= Строки для обработки =
┌────────

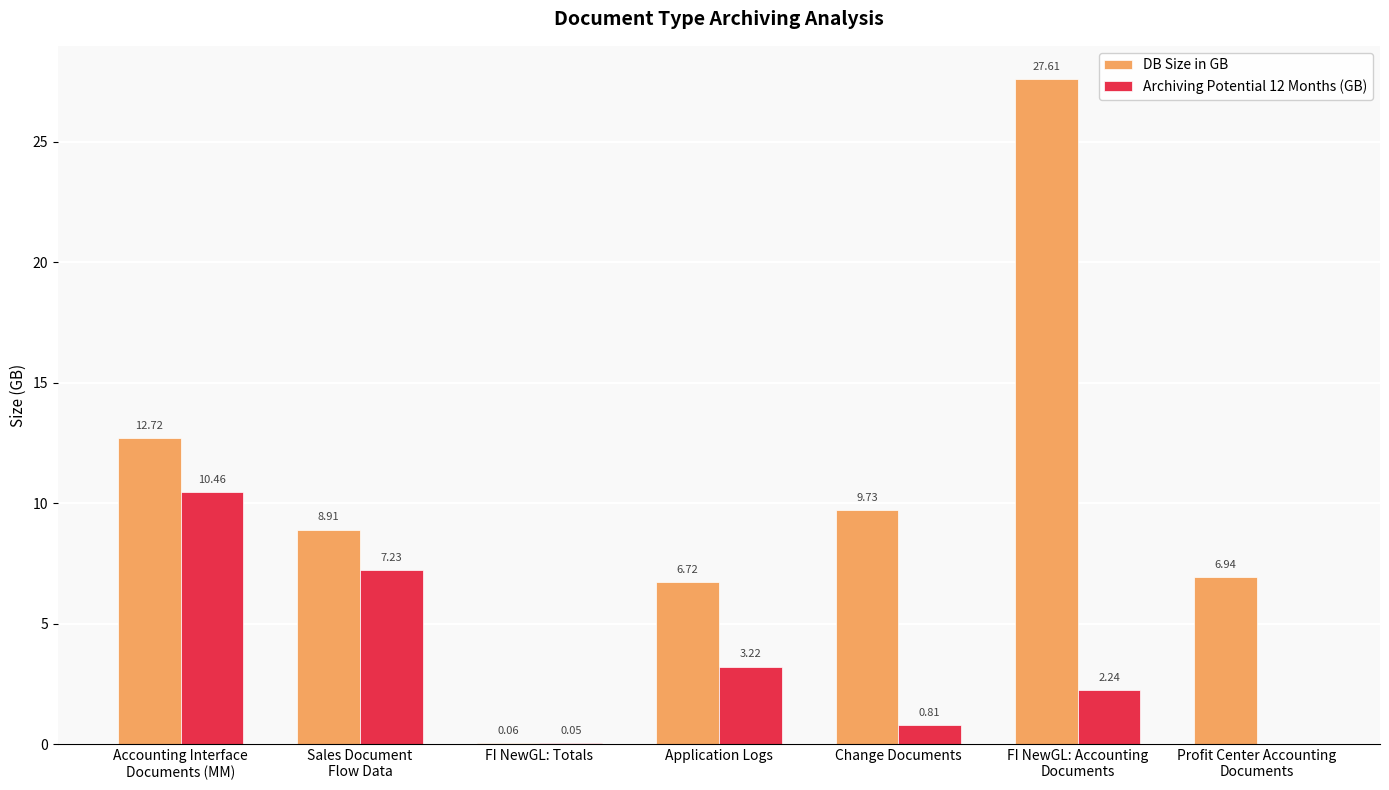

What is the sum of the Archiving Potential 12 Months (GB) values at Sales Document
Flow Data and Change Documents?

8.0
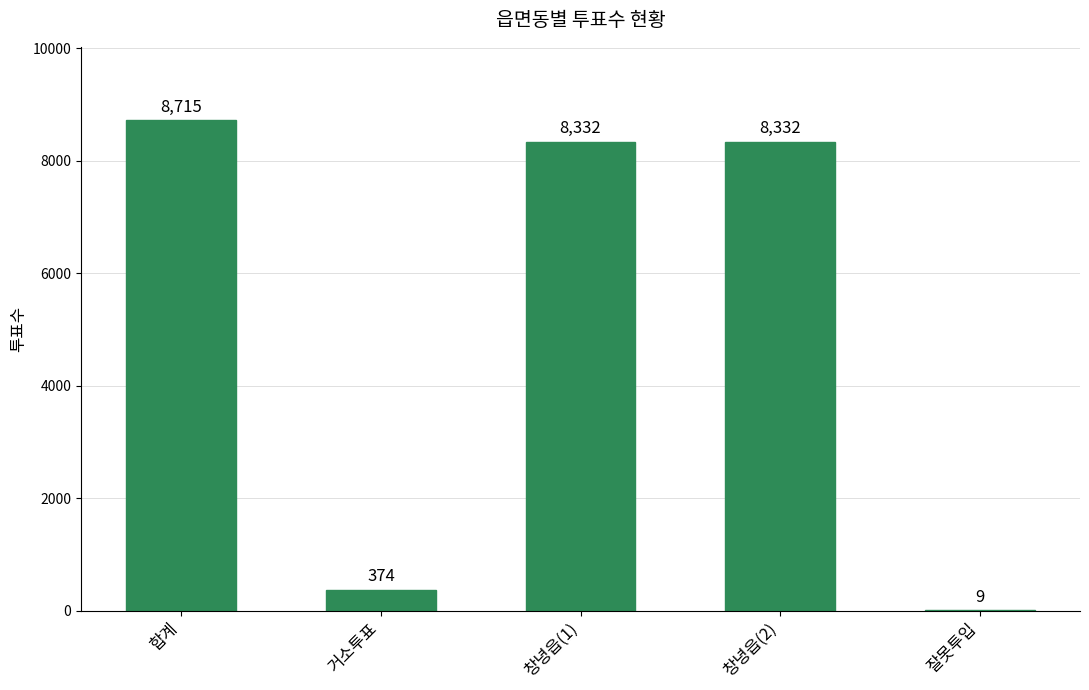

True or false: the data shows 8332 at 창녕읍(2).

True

└────────
┌────────

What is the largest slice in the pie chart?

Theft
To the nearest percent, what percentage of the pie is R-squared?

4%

└────────

= Задание =
Посчитайте строки выше, в которых встречается слово «True». В ответе укажите только число.

= Ответ =
2